9:12 AM <addshore> Yeah, unfortunatly i dont have many details of success, just normaly folk running into issues :P
9:12 AM <+zpapierski> tough question, it requires elemental knowledge of Flink
9:13 AM <+zpapierski> but in most cases, they won't need to, stream will be public
9:13 AM <+zpapierski> (at least that's the idea)
9:13 AM <addshore> well, not for non wikidata wikibases, we still need to cover the updating case there
9:13 AM <addshore> and the question is, is a whole streaming updater the right solution for a wikibase that gets 10 edits a day
9:14 AM <+zpapierski> in any case, there needs to be an easy solution - WDQS will be coupled basically the updater - that's a good point
9:14 AM <+zpapierski> sure - but if somebody picks up WDQS for their small wikibase, how will you guarantee the compatibility of wikibase munging vs streaming updater processing?
9:15 AM <+zpapierski> like I said, imho we still need to make streaming updater easily deployable
9:15 AM <addshore> thats a good question, but putting the munging in wikibase avoids having it in 2 places I figure
9:15 AM <addshore> If that is the path that we have to take and streaming updater is not ideal for small wikibases
9:15 AM <+zpapierski> I see where you come from, I really do
9:16 AM <+zpapierski> it's just feel like strong coupling in times where it will hurt us with blazegraph transition
9:16 AM <addshore> I'm going to copy this chat log into a comment in the ticket :) I think this was already a good chat, there is no real rush on this at all, just keeping it in thought etc!
9:16 AM <+zpapierski> ok :)

Addshore renamed this task from Move WDQS "munging" of RDF into WIkibase RDF output code to Consider moving WDQS "munging" of RDF into WIkibase RDF output code.Jul 23 2021, 8:32 AM
TJones renamed this task from Consider moving WDQS "munging" of RDF into WIkibase RDF output code to Consider moving WDQS "munging" of RDF into Wikibase RDF output code.Jul 26 2021, 3:25 PM

Cross posting from T245542: Make rdfDump.php export in WDQS-ready format

This is probably strongly related to T287231: Consider moving WDQS "munging" of RDF into Wikibase RDF output code
If the desired output for wdqs was held within Wikibase or a PHP extension, then:

  1. dumpRdf could dump data in the format expected by wdqs, removing the need for munging
  2. Special:EntityData could serve the right format, avoiding the need for munging during updates
  3. The same RDF could more easily be pushed into other stores (not blazegraph)
  4. Other update mechanisms (such as the use of MediaWikiJobs become more realistic for Wikibase for 3rd parties)

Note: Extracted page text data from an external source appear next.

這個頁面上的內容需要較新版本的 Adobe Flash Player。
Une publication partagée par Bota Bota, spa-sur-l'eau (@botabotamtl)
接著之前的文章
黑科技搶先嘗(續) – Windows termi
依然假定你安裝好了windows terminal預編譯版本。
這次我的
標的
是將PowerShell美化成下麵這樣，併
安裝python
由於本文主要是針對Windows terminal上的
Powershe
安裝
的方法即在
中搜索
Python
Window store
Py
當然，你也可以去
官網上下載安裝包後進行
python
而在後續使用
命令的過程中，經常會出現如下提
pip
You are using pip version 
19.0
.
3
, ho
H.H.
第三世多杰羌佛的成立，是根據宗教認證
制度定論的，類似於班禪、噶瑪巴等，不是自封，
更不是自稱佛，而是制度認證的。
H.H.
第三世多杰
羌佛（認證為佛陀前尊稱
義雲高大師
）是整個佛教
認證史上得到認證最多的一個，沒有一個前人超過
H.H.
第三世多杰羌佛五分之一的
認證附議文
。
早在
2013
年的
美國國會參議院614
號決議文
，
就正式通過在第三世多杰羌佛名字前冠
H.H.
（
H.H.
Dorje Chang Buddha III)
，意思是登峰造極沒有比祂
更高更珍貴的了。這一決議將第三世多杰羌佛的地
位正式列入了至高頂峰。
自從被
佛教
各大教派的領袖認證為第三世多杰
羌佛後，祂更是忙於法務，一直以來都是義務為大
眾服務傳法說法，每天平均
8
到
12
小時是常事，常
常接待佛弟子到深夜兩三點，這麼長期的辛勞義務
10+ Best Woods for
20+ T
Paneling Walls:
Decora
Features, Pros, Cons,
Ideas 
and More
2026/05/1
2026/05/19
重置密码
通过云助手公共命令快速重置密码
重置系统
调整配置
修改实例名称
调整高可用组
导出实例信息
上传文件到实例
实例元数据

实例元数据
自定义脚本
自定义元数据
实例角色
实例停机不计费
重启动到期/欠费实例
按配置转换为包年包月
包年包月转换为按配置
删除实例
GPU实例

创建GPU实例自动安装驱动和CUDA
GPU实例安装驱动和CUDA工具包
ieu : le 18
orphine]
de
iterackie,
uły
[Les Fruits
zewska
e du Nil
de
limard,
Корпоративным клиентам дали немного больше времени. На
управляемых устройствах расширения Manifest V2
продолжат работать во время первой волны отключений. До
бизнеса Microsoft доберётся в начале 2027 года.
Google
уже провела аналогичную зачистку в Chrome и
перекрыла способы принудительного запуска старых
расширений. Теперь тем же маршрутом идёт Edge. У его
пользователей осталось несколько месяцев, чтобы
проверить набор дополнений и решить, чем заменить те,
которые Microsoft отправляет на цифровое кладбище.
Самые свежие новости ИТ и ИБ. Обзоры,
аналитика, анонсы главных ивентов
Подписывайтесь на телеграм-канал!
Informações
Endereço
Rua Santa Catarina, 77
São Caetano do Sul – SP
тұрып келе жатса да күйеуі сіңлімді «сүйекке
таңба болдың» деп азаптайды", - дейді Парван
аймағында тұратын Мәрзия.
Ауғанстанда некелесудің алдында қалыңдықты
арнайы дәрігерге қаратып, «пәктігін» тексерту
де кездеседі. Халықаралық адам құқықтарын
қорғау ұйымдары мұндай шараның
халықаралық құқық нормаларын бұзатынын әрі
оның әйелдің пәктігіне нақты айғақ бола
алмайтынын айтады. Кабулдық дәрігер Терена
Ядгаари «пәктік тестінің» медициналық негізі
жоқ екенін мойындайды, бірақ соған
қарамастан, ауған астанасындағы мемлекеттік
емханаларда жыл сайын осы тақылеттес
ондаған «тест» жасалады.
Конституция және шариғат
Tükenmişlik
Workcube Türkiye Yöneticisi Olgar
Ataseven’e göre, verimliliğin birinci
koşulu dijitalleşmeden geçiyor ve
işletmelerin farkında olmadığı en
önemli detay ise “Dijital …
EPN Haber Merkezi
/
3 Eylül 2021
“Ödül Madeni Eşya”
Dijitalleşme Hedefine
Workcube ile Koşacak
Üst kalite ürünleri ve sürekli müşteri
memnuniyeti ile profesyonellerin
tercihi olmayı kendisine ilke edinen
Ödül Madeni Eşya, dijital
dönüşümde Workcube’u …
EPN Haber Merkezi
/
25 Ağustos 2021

I would like to understand the reasons why there are two versions of Wikibase RDF, one that is for example returned by requesting it for an item such as https://artbase.rhizome.org/wiki/Special:EntityData/Q2585.ttl and one that is first munged and then handed over into the triple store. Given the architecture of WIkibase, the RDF solely exists to enable SPARQL querying and federation, it is not the actual source of truth or canonical storage format, but a derivative of the JSON blobs stored in MySQL. How would already exporting the desired RDF format increase coupling, rather than removing an unnecessary step?